Work instructions
Copy word for word the lines of the records from the line containing "catalogue / barcode: US 3515187" up to and including the line containing "locality: Subtropical Florida.".

Material for the task
>>>

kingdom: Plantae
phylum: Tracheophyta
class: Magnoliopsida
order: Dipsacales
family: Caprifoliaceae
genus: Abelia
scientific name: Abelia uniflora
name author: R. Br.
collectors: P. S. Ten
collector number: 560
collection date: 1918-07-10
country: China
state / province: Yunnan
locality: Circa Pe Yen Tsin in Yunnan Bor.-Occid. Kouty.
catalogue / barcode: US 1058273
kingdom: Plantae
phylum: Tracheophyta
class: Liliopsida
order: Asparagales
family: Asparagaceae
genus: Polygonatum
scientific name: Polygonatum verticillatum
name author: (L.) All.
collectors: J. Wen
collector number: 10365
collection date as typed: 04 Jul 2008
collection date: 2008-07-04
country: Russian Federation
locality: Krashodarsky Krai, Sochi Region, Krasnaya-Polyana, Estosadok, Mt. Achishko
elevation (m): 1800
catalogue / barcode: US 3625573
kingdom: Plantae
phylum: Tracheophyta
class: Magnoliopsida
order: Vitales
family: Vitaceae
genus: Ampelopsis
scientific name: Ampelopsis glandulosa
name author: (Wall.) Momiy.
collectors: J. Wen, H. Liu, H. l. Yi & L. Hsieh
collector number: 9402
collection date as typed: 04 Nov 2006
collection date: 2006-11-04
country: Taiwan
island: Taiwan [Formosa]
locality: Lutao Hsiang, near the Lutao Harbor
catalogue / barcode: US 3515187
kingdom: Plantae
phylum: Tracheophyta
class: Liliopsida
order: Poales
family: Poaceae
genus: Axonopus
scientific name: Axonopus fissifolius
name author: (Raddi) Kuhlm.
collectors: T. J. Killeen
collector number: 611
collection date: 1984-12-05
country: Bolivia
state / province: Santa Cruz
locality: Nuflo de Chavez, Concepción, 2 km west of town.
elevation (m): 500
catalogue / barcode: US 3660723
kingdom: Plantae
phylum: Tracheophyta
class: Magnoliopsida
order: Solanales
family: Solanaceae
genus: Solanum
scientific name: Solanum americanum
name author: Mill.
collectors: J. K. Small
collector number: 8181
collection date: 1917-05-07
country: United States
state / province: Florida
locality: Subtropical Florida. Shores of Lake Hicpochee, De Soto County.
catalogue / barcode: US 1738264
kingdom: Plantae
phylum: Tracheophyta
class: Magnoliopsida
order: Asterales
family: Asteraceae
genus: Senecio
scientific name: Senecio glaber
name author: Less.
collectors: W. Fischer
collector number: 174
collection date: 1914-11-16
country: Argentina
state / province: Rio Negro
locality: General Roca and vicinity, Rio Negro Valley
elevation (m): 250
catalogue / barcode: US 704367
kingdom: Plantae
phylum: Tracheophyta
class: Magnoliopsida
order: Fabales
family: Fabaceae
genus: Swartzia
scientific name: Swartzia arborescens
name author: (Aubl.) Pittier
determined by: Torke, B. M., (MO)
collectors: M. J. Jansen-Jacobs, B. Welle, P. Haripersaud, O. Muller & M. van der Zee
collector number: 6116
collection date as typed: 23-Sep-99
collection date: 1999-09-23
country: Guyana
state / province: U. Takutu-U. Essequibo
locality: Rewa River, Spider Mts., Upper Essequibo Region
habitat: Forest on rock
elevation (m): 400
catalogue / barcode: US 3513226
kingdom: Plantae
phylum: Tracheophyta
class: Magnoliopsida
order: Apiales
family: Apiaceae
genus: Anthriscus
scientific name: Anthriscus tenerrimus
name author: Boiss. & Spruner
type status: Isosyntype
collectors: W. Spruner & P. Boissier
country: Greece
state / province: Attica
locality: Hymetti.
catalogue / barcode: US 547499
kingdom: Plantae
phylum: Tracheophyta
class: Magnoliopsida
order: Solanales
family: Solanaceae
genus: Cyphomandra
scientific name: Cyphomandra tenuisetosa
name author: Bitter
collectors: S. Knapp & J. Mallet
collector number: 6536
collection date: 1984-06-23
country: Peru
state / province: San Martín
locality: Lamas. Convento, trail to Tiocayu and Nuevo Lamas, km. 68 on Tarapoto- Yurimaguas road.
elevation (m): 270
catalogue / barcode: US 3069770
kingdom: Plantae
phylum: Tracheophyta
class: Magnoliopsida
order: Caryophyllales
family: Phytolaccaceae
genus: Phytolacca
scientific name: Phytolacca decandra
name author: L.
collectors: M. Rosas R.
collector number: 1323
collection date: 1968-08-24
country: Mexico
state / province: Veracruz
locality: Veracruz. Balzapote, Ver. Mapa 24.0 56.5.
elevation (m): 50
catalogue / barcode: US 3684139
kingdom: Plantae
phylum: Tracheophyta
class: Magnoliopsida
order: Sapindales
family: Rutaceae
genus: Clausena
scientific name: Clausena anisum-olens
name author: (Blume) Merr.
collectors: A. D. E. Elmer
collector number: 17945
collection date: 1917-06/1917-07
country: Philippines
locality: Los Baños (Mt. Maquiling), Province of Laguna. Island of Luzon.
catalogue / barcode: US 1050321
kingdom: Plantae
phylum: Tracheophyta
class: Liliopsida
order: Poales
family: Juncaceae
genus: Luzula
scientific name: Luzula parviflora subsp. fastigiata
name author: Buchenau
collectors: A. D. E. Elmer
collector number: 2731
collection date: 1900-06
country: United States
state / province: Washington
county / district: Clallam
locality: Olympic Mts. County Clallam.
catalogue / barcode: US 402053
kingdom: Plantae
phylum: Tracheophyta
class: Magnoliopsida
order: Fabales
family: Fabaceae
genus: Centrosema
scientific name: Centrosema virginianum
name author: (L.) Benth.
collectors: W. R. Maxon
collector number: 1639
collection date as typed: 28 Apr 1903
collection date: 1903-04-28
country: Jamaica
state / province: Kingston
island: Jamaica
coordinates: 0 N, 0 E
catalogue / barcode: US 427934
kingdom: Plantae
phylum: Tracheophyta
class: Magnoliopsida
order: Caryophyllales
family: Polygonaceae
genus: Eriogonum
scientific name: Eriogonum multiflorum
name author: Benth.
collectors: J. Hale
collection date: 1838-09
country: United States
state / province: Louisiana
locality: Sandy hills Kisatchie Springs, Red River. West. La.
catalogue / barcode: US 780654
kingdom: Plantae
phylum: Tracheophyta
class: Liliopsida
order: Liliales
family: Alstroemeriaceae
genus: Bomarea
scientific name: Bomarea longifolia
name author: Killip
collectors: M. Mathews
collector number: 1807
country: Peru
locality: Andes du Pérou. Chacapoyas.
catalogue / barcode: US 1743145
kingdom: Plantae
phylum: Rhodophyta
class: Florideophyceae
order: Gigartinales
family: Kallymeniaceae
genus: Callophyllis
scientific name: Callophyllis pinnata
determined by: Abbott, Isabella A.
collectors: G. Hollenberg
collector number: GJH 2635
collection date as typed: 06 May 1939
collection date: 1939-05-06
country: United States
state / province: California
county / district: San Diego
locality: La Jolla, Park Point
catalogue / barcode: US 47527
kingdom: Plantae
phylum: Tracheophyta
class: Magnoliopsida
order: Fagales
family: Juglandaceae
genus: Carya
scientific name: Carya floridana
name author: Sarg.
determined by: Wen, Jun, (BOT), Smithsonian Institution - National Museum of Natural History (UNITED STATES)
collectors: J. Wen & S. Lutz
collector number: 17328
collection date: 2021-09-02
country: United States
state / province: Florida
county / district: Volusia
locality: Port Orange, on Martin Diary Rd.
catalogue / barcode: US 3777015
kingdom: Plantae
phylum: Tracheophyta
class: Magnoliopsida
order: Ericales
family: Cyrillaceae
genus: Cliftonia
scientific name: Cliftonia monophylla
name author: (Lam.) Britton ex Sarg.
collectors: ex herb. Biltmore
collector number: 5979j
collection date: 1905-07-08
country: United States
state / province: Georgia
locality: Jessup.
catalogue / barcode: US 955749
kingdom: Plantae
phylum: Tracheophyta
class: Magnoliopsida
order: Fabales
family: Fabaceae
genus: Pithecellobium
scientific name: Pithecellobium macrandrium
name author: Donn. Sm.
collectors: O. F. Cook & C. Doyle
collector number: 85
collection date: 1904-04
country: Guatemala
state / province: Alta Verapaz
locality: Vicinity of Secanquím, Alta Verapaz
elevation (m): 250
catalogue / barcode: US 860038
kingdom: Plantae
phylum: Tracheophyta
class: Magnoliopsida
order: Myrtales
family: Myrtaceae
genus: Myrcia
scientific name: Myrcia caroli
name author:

<<<

Answer to this task
catalogue / barcode: US 3515187
kingdom: Plantae
phylum: Tracheophyta
class: Liliopsida
order: Poales
family: Poaceae
genus: Axonopus
scientific name: Axonopus fissifolius
name author: (Raddi) Kuhlm.
collectors: T. J. Killeen
collector number: 611
collection date: 1984-12-05
country: Bolivia
state / province: Santa Cruz
locality: Nuflo de Chavez, Concepción, 2 km west of town.
elevation (m): 500
catalogue / barcode: US 3660723
kingdom: Plantae
phylum: Tracheophyta
class: Magnoliopsida
order: Solanales
family: Solanaceae
genus: Solanum
scientific name: Solanum americanum
name author: Mill.
collectors: J. K. Small
collector number: 8181
collection date: 1917-05-07
country: United States
state / province: Florida
locality: Subtropical Florida. Shores of Lake Hicpochee, De Soto County.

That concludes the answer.